▶ _TO DO_:
Turn the lines of every entry below into a Markdown table with two columns, "Row" for the row number and "Line" for the line itself. Skip blank lines.
SUPPLIED DATA section start
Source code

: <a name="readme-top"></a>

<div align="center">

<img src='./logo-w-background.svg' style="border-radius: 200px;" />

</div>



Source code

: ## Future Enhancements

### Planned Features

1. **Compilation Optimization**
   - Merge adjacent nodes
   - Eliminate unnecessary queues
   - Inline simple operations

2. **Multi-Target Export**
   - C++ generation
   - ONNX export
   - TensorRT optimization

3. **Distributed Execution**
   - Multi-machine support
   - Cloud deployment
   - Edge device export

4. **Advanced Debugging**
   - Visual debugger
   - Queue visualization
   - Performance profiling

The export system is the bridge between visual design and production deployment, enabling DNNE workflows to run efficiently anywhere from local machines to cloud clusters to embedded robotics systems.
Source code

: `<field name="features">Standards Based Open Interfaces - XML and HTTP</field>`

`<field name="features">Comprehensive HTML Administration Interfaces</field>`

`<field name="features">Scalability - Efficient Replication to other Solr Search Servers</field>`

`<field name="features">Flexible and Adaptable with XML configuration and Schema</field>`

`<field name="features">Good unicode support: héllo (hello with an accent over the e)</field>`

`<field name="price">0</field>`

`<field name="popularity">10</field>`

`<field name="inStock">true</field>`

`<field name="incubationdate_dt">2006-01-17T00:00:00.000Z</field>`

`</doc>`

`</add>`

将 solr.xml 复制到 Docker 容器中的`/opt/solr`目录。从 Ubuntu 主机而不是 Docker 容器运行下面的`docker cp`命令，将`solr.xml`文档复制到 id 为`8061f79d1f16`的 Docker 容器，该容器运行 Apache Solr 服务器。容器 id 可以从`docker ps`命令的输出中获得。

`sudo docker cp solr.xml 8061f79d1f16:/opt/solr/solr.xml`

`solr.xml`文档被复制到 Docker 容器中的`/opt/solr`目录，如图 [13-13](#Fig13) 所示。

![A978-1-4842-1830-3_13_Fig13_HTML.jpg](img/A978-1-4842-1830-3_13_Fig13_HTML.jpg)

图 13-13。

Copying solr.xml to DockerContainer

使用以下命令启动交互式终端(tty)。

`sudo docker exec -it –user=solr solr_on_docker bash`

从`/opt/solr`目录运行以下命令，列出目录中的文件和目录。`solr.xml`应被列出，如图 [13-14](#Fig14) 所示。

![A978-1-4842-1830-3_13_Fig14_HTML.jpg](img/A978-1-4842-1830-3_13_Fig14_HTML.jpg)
SUPPLIED DATA section end
▶ _TASK ANSWER_:
| Row | Line |
|---|---|
| 1 | Source code |
| 2 | : <a name="readme-top"></a> |
| 3 | <div align="center"> |
| 4 | <img src='./logo-w-background.svg' style="border-radius: 200px;" /> |
| 5 | </div> |
| 6 | Source code |
| 7 | : ## Future Enhancements |
| 8 | ### Planned Features |
| 9 | 1. **Compilation Optimization** |
| 10 |    - Merge adjacent nodes |
| 11 |    - Eliminate unnecessary queues |
| 12 |    - Inline simple operations |
| 13 | 2. **Multi-Target Export** |
| 14 |    - C++ generation |
| 15 |    - ONNX export |
| 16 |    - TensorRT optimization |
| 17 | 3. **Distributed Execution** |
| 18 |    - Multi-machine support |
| 19 |    - Cloud deployment |
| 20 |    - Edge device export |
| 21 | 4. **Advanced Debugging** |
| 22 |    - Visual debugger |
| 23 |    - Queue visualization |
| 24 |    - Performance profiling |
| 25 | The export system is the bridge between visual design and production deployment, enabling DNNE workflows to run efficiently anywhere from local machines to cloud clusters to embedded robotics systems. |
| 26 | Source code |
| 27 | : `<field name="features">Standards Based Open Interfaces - XML and HTTP</field>` |
| 28 | `<field name="features">Comprehensive HTML Administration Interfaces</field>` |
| 29 | `<field name="features">Scalability - Efficient Replication to other Solr Search Servers</field>` |
| 30 | `<field name="features">Flexible and Adaptable with XML configuration and Schema</field>` |
| 31 | `<field name="features">Good unicode support: héllo (hello with an accent over the e)</field>` |
| 32 | `<field name="price">0</field>` |
| 33 | `<field name="popularity">10</field>` |
| 34 | `<field name="inStock">true</field>` |
| 35 | `<field name="incubationdate_dt">2006-01-17T00:00:00.000Z</field>` |
| 36 | `</doc>` |
| 37 | `</add>` |
| 38 | 将 solr.xml 复制到 Docker 容器中的`/opt/solr`目录。从 Ubuntu 主机而不是 Docker 容器运行下面的`docker cp`命令，将`solr.xml`文档复制到 id 为`8061f79d1f16`的 Docker 容器，该容器运行 Apache Solr 服务器。容器 id 可以从`docker ps`命令的输出中获得。 |
| 39 | `sudo docker cp solr.xml 8061f79d1f16:/opt/solr/solr.xml` |
| 40 | `solr.xml`文档被复制到 Docker 容器中的`/opt/solr`目录，如图 [13-13](#Fig13) 所示。 |
| 41 | ![A978-1-4842-1830-3_13_Fig13_HTML.jpg](img/A978-1-4842-1830-3_13_Fig13_HTML.jpg) |
| 42 | 图 13-13。 |
| 43 | Copying solr.xml to DockerContainer |
| 44 | 使用以下命令启动交互式终端(tty)。 |
| 45 | `sudo docker exec -it –user=solr solr_on_docker bash` |
| 46 | 从`/opt/solr`目录运行以下命令，列出目录中的文件和目录。`solr.xml`应被列出，如图 [13-14](#Fig14) 所示。 |
| 47 | ![A978-1-4842-1830-3_13_Fig14_HTML.jpg](img/A978-1-4842-1830-3_13_Fig14_HTML.jpg) |